Posts Tagged ‘guadalupe miles’

Guadalupe Miles

January 4, 2011

© Guadalupe Miles from the series 'Chaco'

© Guadalupe Miles from the series 'Chaco'

Over the course of the next week or ten days I will be traveling overland from Buenos Aires, Argentina to Bogotá, Colombia. This is a bit of a folly on my part, mostly the result of bad planning and the excessive airfares of the southern hemispheric summer.

Here on this blog I try to relate inspirational experiences of photographs dealing with where ever I happen to be. Since I’m likely to be stuck on a bus and without an internet connection for the time being I decided to write these posts in advance. What follows, then, is an imaginary journey that roughly parallels my own route up the continent, highlighting works that I admire that deal with place I’m to be passing through.

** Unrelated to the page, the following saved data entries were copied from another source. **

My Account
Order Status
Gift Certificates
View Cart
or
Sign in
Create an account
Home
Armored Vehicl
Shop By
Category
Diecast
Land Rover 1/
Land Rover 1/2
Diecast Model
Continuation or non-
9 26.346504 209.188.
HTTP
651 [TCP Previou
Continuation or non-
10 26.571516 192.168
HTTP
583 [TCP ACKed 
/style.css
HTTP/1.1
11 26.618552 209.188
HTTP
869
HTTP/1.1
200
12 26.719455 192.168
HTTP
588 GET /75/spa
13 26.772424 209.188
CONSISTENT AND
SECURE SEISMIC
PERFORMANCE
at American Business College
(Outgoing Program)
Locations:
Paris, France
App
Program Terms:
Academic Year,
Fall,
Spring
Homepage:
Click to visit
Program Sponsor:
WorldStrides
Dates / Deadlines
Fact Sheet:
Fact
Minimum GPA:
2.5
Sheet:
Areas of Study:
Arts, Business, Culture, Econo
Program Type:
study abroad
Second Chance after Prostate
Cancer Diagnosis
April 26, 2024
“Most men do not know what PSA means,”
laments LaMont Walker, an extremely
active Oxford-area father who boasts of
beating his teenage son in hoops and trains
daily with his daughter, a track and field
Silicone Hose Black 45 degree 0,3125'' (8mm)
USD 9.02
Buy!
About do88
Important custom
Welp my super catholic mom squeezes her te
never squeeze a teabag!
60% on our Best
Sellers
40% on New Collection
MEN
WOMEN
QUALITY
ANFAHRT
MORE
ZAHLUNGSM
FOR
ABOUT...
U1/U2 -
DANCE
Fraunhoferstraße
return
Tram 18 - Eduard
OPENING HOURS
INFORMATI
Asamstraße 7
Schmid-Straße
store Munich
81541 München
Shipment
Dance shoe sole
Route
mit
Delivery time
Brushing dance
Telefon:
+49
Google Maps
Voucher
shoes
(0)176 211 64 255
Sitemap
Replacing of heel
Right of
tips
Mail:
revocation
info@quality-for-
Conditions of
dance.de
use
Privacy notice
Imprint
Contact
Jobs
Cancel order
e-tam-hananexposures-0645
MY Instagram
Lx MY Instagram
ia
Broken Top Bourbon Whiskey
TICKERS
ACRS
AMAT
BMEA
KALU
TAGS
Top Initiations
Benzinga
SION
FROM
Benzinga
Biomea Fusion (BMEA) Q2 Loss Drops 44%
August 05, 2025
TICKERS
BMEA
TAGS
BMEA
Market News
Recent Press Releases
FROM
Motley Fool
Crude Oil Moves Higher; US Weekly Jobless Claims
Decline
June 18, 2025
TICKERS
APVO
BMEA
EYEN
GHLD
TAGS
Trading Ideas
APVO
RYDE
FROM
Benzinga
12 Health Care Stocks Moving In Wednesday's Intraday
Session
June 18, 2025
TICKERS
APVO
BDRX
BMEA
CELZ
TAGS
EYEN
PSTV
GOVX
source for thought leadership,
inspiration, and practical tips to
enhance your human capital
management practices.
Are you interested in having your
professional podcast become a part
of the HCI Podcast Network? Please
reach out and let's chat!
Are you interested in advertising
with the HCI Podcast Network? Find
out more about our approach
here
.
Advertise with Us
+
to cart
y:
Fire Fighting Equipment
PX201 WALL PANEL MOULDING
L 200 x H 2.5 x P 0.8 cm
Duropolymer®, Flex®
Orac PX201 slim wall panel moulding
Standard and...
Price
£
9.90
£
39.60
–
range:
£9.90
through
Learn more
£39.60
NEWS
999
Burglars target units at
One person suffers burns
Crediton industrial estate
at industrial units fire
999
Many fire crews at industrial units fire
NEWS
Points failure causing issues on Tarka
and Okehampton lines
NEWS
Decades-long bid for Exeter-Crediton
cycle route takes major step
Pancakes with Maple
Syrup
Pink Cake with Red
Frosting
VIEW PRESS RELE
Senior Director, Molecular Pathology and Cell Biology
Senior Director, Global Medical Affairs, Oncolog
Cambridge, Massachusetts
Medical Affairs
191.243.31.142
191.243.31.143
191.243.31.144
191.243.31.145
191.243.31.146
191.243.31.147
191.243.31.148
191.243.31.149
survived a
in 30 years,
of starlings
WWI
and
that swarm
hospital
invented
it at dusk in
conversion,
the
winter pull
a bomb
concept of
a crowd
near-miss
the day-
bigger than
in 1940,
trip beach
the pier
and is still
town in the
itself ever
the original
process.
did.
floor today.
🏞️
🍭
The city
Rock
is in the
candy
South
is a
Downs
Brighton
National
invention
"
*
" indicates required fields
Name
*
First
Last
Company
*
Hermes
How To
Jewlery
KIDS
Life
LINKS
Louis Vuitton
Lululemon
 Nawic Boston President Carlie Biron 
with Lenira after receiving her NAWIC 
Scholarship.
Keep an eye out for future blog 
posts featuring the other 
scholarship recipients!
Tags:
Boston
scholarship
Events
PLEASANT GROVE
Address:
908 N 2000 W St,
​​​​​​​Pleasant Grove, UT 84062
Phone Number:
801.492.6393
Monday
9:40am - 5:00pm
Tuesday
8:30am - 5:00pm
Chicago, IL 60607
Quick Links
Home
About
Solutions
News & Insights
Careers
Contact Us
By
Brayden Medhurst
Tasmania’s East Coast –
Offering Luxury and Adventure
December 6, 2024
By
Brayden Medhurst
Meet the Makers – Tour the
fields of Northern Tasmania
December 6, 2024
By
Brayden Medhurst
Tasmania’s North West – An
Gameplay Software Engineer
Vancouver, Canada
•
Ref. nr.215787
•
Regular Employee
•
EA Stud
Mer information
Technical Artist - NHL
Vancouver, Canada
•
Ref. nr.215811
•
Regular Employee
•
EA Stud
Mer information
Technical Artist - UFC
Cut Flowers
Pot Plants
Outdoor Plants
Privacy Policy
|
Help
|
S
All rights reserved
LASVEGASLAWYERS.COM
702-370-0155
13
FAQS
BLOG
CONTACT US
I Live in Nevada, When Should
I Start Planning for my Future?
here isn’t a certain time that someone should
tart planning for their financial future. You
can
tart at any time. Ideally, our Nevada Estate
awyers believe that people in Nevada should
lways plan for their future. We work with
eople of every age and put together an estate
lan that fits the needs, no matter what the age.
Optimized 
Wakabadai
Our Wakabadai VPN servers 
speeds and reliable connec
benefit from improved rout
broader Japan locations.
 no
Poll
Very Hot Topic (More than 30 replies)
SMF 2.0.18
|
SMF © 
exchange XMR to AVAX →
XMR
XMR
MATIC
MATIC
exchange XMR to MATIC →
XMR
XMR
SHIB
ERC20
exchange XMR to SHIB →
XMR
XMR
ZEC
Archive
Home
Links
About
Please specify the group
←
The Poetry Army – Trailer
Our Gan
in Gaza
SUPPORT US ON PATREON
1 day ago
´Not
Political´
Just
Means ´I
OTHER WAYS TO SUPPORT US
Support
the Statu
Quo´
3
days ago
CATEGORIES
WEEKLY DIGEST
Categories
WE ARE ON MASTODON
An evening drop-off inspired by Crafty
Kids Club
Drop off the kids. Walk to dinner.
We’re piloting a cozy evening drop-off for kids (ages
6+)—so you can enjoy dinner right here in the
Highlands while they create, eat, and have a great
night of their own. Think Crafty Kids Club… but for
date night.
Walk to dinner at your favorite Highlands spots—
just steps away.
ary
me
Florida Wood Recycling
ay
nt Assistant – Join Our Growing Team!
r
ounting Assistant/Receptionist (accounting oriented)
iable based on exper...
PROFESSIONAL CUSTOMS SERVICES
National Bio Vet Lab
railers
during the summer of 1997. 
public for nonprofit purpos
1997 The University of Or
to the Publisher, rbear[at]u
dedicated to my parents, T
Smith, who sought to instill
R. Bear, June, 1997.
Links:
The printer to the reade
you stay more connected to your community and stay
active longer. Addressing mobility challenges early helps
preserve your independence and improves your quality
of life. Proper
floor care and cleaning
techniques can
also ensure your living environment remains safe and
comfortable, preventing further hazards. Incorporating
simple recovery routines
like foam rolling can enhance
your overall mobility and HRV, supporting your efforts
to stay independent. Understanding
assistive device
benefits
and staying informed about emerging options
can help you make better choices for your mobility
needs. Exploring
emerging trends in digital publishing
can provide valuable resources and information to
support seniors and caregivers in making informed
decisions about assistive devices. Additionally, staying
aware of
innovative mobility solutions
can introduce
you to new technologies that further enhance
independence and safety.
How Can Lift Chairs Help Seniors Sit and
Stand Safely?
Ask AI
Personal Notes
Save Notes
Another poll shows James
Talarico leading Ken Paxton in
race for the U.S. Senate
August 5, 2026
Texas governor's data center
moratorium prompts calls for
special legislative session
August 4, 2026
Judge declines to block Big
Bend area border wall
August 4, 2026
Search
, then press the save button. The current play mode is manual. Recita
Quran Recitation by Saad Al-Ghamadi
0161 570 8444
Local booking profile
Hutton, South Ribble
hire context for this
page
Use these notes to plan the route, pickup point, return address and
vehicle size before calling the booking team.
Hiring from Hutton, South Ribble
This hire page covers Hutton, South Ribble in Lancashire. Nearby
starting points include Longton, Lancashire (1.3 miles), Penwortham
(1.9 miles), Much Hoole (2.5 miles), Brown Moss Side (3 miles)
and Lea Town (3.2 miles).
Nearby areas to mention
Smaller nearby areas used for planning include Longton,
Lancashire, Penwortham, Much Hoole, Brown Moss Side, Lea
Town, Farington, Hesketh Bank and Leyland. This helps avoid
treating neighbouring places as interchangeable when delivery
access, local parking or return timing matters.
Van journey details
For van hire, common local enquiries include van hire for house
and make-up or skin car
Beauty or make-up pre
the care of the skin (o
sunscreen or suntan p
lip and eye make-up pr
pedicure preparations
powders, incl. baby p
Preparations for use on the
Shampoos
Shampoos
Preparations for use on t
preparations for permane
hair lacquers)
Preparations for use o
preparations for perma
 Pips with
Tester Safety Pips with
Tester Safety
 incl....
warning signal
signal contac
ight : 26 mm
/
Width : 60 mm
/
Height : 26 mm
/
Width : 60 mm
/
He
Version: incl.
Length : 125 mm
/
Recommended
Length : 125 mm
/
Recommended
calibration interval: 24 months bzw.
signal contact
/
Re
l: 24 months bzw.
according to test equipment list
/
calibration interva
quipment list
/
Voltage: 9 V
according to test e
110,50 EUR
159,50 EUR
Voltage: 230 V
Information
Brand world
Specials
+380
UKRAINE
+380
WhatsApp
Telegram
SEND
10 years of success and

First up is Guadalupe Miles’ marvelous series Chaco. It’s a series of portraits of taken in an indigenous community in the northern Argentine province of Salta. A fellow student in a photojournalism class criticized this work as “demasiado progragonismo.” For me it’s precisely that progratonism and the sense of play in these portraits that make them so beguiling.

6×6 Magic

August 26, 2010

I’ve noticed a trend with a lot of photography here in Argentina:

© Guillermo Ueno

© Nacho Coló

© Ignacio Iasparra

© Florencia Blanco

Verano Porteño by Eduardo Carrera

Bride by Gaby Messina from the series Lima, KM 100

Esquina by Norberto Salerno, photograph taken with Walzflex TLR with slide film expired in 2000

© Alina Schwarcz, from series Tigre

From Olaguer 3006 © Vivi Abelson

© Emma Livingston

© Alessandra Sanguinetti

© Soledad Manrique

© Guadalupe Miles

© María José D'amico

Let me be upfront and state that I’m not a fan of the square format. There is a preciousness and nostalgia about it that turns me off.

Why all the 6×6 photos in Argentina? Given the high cost of film and cameras here, using medium format seems to convey a level of seriousness that 35mm or digital don’t. Using the 6×6 format is an easy way of calling attention to one’s seriousness, be it with a Hasselblad or a Holga.

I like all of the photos and photographers that I’m posting here. I don’t mean to criticize their work or their choice of using the 6×6 format. There are legitimate artistic reasons for choosing to shoot square format. I should also state that in declaring my general dislike of the square I’m being completely hypocritical, having made any number of square photographs myself.

This trend isn’t limited to Argentina. There’s a group on flickr called 6×6 magic with almost 200,000 photos posted to it. There are enough film borders, soft corners, dreamy black & white landscapes, and desaturated colors to last a lifetime. Need I mention that there’s no “6×7 magic” group?